I just bought a ariens 520 from a person who said her parents gave it to her and it had only been used 2 times by her dad before they moved to fla. I live in okla and have never beeen around one.She didnt have an owners manual and didnt know how to start it.It has a Tecumseh motor on it. It has electric start and a pull on it. there a key on a pannel and a round knob how do you start it .and does an electric cord just plug into it or does it take a special cord? thanks


----------



## Shryp (Jan 1, 2011)

Here is a link for the owners manual. You will need the model and serial numbers off the tag.
Ariens Owner Manuals

The cord for the electric start just looks like a normal indoor/outdoor extension cord.

Yours might be a 2 stroke so if it is make sure you mix the oil and the gas properly. If not then make sure it has oil in the engine.

It should start the same way as a lawnmower, prime it, choke it, make sure the key is on and give it a pull.

The manual should give you anything specific to that model. Make sure to check the belts too.


----------



## sscotsman (Dec 8, 2010)

Cat,
"520" isnt really enough to go on..
all that means is "5 horsepower engine, and 20-inch bucket width"
Ariens has been making 520's since the 1970's..

Take a look at the back of the machine, you should find a tag that has an actual model number on it..its probably a 932xxx series machine, or a 939xxx series..see if you can find that model number, and we can then probably find you your exact owners manual! 

Scot


----------



## acat (May 6, 2011)

*520 ariens model 939001*

The snow blower is a model 939001 with a tecumseh lh 195sa. the d.o.m. is 06303cd0315.On the ft. panel is a plastic key stuck in a slot then theres a round knob.

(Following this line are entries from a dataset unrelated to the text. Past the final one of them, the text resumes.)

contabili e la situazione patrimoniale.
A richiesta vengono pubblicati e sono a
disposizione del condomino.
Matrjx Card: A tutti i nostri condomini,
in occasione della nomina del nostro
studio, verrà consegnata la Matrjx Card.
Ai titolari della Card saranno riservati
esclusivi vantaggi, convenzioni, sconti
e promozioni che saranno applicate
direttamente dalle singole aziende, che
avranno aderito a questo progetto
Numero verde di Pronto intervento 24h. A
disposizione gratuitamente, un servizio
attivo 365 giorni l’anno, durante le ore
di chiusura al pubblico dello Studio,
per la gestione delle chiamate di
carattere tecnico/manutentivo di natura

Then a gas lever and a bulb primer on the motor.I havent been able to get a motor owners manual yet. Thanks


----------



## sscotsman (Dec 8, 2010)

acat said:


> The snow blower is a model 939001 with a tecumseh lh 195sa. the d.o.m. is 06303cd0315.On the ft. panel is a plastic key stuck in a slot then theres a round knob. Then a gas lever and a bulb primer on the motor.I havent been able to get a motor owners manual yet. Thanks


Thanks for the model number!
Model 939001 was made in 2006, the first model in the new 939000 "compact" series...
(actually it was probably made in the summer of 2005, and went on sale in the Autumn of 2005, as a 2006 model year snowblower.)

The Ariens 1960's and 1970's Sno-Thro info site.

Your owners manual:
http://apache.ariens.com/manuals/00582600A_ENG.pdf

parts manual:
http://apache.ariens.com/manuals/00582700.pdf

Service manual:
http://apache.ariens.com/manuals/01920500.pdf

Scot


----------